**** DATASET ROWS ****
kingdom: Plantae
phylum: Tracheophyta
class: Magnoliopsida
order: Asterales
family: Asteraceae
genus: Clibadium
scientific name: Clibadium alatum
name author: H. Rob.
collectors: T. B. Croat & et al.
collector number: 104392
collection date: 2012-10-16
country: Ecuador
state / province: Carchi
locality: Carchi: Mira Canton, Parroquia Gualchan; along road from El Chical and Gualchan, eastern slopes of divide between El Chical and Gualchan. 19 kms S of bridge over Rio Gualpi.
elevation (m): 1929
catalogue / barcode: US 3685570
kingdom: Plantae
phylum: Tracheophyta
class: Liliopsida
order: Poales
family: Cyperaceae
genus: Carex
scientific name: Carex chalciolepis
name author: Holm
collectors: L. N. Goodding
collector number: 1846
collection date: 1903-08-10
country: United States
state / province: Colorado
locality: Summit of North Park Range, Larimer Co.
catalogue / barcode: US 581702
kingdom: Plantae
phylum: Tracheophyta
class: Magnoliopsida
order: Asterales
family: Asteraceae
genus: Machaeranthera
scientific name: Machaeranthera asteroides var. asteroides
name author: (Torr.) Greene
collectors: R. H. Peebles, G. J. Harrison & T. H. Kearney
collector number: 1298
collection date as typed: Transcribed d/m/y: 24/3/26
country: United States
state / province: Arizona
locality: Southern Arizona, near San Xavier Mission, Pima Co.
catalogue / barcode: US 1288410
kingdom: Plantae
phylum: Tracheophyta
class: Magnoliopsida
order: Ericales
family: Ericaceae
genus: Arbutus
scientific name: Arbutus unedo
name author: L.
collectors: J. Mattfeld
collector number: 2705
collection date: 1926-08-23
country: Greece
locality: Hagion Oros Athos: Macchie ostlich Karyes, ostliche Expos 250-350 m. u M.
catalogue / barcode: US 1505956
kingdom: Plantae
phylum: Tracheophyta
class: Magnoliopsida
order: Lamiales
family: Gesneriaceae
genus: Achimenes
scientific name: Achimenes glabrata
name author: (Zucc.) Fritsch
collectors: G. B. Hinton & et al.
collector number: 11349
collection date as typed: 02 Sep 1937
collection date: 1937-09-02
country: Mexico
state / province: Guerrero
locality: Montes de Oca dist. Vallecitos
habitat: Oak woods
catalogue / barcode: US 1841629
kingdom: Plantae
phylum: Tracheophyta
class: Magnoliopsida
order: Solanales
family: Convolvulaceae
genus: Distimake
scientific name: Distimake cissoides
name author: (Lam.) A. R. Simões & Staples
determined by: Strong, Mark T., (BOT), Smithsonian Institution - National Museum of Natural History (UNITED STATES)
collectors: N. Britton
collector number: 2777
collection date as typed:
****
Return, word for word, every line from the one containing "order: Lamiales" through the end of the records.

order: Lamiales
family: Gesneriaceae
genus: Achimenes
scientific name: Achimenes glabrata
name author: (Zucc.) Fritsch
collectors: G. B. Hinton & et al.
collector number: 11349
collection date as typed: 02 Sep 1937
collection date: 1937-09-02
country: Mexico
state / province: Guerrero
locality: Montes de Oca dist. Vallecitos
habitat: Oak woods
catalogue / barcode: US 1841629
kingdom: Plantae
phylum: Tracheophyta
class: Magnoliopsida
order: Solanales
family: Convolvulaceae
genus: Distimake
scientific name: Distimake cissoides
name author: (Lam.) A. R. Simões & Staples
determined by: Strong, Mark T., (BOT), Smithsonian Institution - National Museum of Natural History (UNITED STATES)
collectors: N. Britton
collector number: 2777
collection date as typed:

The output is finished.